• PROMPT: For the data below, work out the number of lines containing the string "Lang" and answer with that number only.

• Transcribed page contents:

——

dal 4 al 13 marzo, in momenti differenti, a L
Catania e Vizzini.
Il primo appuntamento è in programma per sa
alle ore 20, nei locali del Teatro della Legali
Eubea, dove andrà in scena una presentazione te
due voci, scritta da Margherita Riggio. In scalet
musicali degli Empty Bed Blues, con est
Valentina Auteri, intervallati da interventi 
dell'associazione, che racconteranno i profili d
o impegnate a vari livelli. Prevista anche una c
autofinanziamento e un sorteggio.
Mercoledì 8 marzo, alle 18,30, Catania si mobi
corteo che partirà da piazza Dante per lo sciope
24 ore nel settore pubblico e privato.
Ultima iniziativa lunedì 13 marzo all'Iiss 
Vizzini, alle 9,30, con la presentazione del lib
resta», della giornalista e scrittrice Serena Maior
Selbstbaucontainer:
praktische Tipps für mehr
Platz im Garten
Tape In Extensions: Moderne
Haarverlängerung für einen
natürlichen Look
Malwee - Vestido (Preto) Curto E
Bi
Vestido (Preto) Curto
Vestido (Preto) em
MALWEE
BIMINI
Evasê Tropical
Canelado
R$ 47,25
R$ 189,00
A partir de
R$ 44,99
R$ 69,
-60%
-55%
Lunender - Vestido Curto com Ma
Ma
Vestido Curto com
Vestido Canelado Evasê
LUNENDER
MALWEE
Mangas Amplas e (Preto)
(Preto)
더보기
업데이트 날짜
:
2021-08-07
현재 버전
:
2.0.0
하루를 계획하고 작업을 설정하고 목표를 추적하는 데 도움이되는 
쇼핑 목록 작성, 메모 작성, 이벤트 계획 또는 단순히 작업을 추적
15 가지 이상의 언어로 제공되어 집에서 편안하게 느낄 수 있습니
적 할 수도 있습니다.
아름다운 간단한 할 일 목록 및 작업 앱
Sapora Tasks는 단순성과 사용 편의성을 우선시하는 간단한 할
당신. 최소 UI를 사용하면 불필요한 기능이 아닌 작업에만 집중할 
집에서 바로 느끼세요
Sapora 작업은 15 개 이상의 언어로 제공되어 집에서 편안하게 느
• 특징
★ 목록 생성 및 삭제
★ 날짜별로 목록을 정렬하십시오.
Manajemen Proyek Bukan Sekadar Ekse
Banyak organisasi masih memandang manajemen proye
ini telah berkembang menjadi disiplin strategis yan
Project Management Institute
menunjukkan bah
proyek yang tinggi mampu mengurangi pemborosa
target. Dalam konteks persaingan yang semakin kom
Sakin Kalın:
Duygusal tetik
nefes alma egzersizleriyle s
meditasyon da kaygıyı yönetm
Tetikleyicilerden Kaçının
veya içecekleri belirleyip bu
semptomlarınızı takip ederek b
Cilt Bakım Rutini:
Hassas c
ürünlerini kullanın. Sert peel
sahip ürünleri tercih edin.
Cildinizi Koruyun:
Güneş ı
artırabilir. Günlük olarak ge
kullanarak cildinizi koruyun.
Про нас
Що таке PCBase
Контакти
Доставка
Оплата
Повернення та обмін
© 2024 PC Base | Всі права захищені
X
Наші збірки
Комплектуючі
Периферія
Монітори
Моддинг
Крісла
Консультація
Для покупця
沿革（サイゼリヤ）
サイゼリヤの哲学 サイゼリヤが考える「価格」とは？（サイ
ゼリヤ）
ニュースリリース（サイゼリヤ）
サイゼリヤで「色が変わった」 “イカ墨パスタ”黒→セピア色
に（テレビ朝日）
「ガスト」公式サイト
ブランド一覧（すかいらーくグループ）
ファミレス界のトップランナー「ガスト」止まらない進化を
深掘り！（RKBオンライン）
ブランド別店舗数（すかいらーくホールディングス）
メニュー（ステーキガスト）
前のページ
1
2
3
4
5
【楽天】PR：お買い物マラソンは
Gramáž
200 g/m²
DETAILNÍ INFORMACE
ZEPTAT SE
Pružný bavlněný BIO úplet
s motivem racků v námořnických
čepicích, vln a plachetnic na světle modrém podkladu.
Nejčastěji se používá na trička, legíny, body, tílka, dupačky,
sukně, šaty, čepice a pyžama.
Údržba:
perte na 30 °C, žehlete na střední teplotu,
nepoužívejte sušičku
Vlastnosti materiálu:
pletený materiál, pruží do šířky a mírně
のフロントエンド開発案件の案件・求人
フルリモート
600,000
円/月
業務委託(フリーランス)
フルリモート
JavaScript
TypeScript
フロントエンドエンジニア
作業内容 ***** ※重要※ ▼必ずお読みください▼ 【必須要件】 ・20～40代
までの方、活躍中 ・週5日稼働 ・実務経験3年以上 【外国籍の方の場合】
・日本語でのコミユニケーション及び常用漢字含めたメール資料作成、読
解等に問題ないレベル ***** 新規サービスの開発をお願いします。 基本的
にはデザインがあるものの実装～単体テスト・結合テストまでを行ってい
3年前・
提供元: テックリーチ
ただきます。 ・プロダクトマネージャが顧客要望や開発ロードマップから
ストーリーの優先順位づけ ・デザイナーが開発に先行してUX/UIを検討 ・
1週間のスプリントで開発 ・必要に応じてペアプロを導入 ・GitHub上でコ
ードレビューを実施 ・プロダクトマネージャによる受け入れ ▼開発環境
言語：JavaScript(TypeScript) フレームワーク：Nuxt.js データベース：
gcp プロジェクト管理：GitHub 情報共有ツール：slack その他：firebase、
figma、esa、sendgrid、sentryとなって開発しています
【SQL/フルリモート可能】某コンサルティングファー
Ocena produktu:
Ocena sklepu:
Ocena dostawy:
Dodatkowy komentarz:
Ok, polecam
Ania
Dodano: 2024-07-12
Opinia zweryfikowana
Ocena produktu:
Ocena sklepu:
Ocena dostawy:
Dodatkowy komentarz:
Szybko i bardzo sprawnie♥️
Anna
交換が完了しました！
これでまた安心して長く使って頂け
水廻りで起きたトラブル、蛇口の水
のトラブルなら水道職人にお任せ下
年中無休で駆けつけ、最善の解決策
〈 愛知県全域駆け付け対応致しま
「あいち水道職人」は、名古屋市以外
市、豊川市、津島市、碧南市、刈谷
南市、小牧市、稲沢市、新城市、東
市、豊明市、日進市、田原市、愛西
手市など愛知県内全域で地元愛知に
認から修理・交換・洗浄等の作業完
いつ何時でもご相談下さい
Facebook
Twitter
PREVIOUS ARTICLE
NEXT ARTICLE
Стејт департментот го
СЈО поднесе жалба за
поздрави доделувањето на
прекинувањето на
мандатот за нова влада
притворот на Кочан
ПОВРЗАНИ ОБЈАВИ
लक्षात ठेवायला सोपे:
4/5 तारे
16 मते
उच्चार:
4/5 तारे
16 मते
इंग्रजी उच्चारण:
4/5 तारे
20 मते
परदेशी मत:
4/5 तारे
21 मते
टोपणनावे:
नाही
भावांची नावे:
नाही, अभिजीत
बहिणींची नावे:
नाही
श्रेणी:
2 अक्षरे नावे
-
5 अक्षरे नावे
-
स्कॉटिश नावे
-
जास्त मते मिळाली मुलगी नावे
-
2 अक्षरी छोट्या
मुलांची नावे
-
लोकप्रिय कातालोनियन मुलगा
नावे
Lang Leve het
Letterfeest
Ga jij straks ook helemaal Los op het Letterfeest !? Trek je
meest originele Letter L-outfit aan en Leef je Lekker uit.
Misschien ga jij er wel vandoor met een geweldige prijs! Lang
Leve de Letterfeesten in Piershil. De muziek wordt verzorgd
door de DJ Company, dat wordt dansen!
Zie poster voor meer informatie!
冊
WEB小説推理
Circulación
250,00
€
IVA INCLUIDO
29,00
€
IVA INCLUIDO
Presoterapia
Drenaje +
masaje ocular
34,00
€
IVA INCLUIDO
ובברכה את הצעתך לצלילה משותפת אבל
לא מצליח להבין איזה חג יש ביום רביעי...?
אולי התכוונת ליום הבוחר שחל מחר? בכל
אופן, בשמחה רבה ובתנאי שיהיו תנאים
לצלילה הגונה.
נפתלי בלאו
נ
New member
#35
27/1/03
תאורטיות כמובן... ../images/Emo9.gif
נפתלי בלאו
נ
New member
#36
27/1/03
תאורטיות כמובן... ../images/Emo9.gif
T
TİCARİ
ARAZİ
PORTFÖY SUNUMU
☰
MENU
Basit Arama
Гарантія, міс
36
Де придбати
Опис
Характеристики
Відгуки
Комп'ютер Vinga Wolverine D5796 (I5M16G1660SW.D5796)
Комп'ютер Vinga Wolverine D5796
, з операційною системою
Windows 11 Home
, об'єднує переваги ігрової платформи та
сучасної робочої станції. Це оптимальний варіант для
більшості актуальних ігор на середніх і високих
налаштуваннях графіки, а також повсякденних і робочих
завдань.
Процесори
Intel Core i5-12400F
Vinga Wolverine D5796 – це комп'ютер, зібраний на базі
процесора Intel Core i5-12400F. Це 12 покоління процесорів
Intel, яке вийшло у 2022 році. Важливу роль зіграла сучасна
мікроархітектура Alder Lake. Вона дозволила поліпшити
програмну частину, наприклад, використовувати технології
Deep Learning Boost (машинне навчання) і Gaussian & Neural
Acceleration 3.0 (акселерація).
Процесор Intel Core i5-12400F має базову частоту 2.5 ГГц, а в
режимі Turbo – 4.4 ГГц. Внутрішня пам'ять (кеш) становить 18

——

• TASK OUTPUT: 2